Despite this, racism, along with social discrimination, covertly or not, still finds space in our institutions. There is a generalization of small prejudices, often subtle, but just as harmful as the overt ones.

Part of the population is unaware that racial bias is not just the manifestation of prejudice in a visible way. The overrepresentation of blacks in degrading positions tends to affect the collective imagination, creating unconscious biases that influence the way we are seen and treated in social interactions.

Although several explicit forms of racial bias have been dismantled over time, only the inclusion of blacks in all social spaces can mitigate those that are implicit. Prejudice towards the other usually arises from the lack of coexistence. So we have a big challenge: deep racial inequality remains persistent and segregates the country.

As a society, we will need more effort to ensure better opportunities not only for blacks, but also for disadvantaged “whites”. The quotes here were not used by accident.

If we look carefully at the family tree at the top and bottom of the Brazilian social pyramid, we will notice an interesting pattern. Many of those who declare themselves white among the poorest have had a process of miscegenation in their lineage in the past. At the top of the pyramid, such an event tends to be more unlikely. Throughout history, high-income whites intermarried and passed on a number of advantages to their descendants.

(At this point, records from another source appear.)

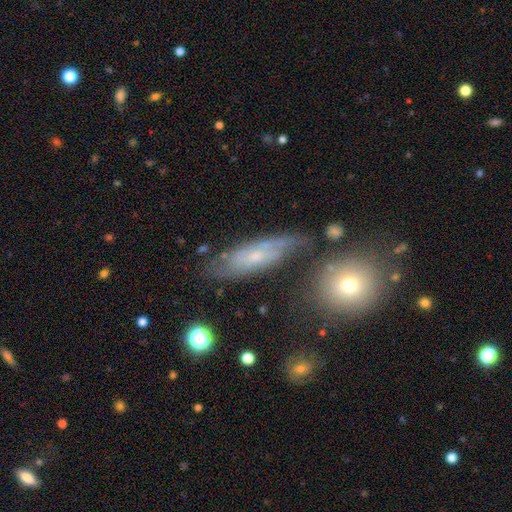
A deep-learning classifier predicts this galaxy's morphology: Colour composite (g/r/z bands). It shows a featured or disk galaxy (63%) with no bar (62%), spiral arms (83%) and a small central bulge (70%). Merging: none (60%).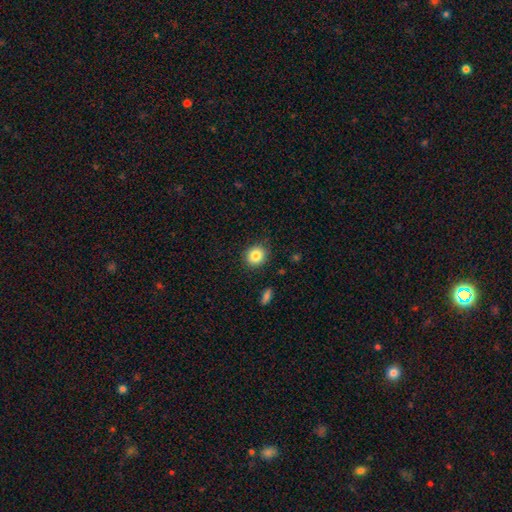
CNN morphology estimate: Smooth or featured? Predicted: smooth (p=0.85). How rounded? Predicted: round (p=0.80). Merging? Predicted: none (p=0.88).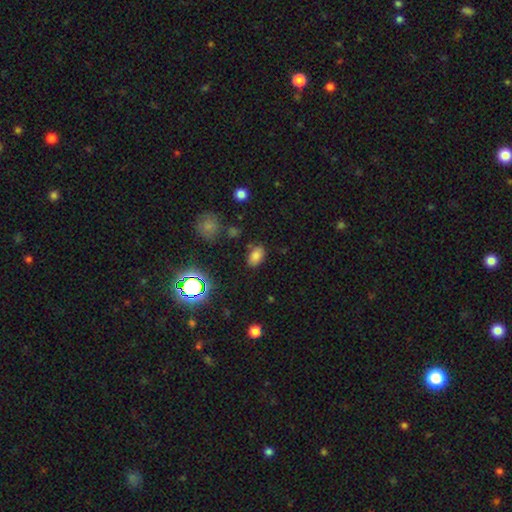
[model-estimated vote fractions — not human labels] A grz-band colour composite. It shows a smooth galaxy with no disk features (76%) that is in between round and cigar-shaped (87%). Merging: none (80%).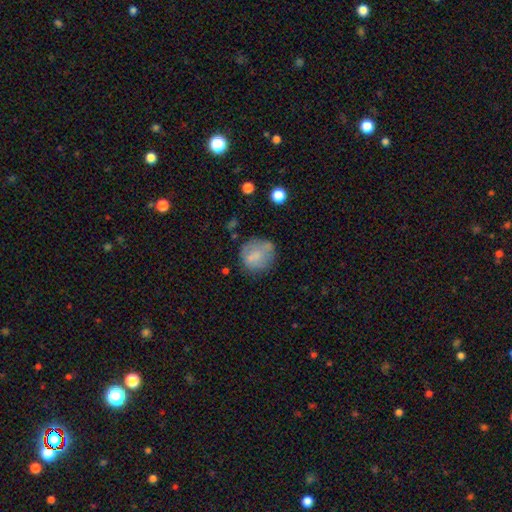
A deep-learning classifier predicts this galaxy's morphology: Smooth or featured?
  - smooth: 69% *
  - featured or disk: 22%
  - star or artifact: 9%
How rounded?
  - round: 83% *
  - in between: 16%
  - cigar-shaped: 1%
Merging?
  - none: 60% *
  - minor disturbance: 24%
  - major disturbance: 12%
  - merger: 4%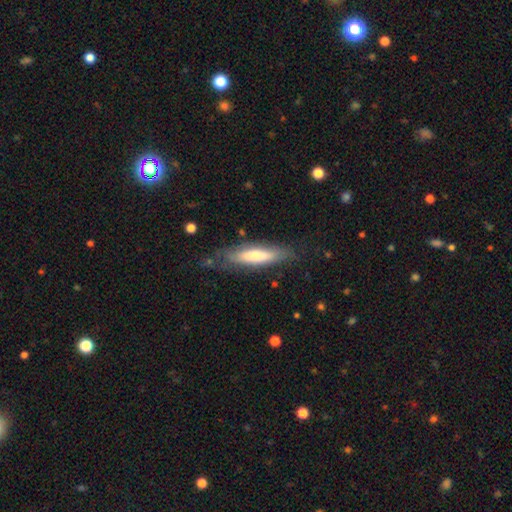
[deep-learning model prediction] Smooth or featured? Predicted: smooth (p=0.62). How rounded? Predicted: cigar-shaped (p=0.69). Merging? Predicted: none (p=0.73).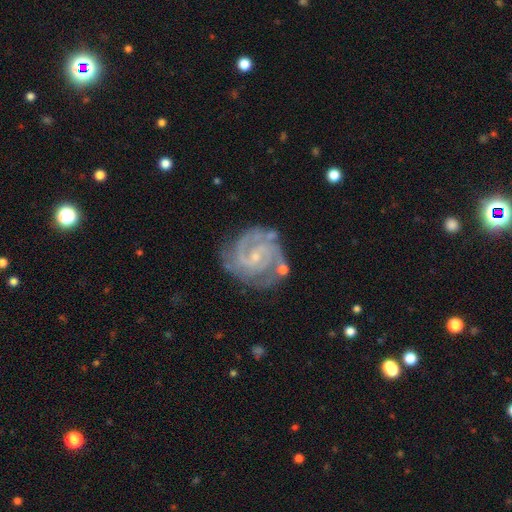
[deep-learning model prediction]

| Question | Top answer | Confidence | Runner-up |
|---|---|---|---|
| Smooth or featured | featured or disk | 90% | star or artifact (5%) |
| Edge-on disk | no | 98% | yes (2%) |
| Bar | no | 47% | weak (41%) |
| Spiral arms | yes | 98% | no (2%) |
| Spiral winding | tight | 60% | medium (35%) |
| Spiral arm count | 2 | 55% | 3 (24%) |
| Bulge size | small | 80% | moderate (14%) |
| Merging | none | 71% | minor disturbance (18%) |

In this context, the material gap between whites and blacks can only be overcome through more effective public policies. However, there are many distractions that prevent us from facing with greater serenity the profound reasons for Brazilian social immobility.

The educational level in the peripheries, for example, was already low before Covid-19. But mismanagement during the pandemic ended decades of progress. There is a chronic problem in our education system and in the training of the most disadvantaged that restricts the country’s advancement.

Spatial segregation in housing and education represents another driving force of inequality. Subsidies for rent and for admission to private elementary and high schools represent possibilities for interventions that could be considered in the near future.

In summary, the challenge we face as a society is to develop responses that cause the greatest social benefit at the lowest cost. To think about these questions, at the end of 2020 we created the Insper Racial Studies Center. In their short period of work, researchers from the Nucleus have made relevant contributions to the Brazilian public debate.

Last year, we developed the Racial Balance Sheet Index and the Racial Equity ESG Index. We recently launched two studies that analyzed the racial imbalance in Brazilian politics and that contributed to breathing new life into the debate on the subject.

Next Friday, November 18th, there will be the first event of the Núcleo. Thus, I invite all readers not only to participate in person or remotely, but also to go, after the event, to a get-together that we will have around 6:30 pm at Shaw – Bar and Shawarma. Interestingly, the assembly of the party playlist was up to me.

The text is a tribute to the song “Palco”, by Gilberto Gil.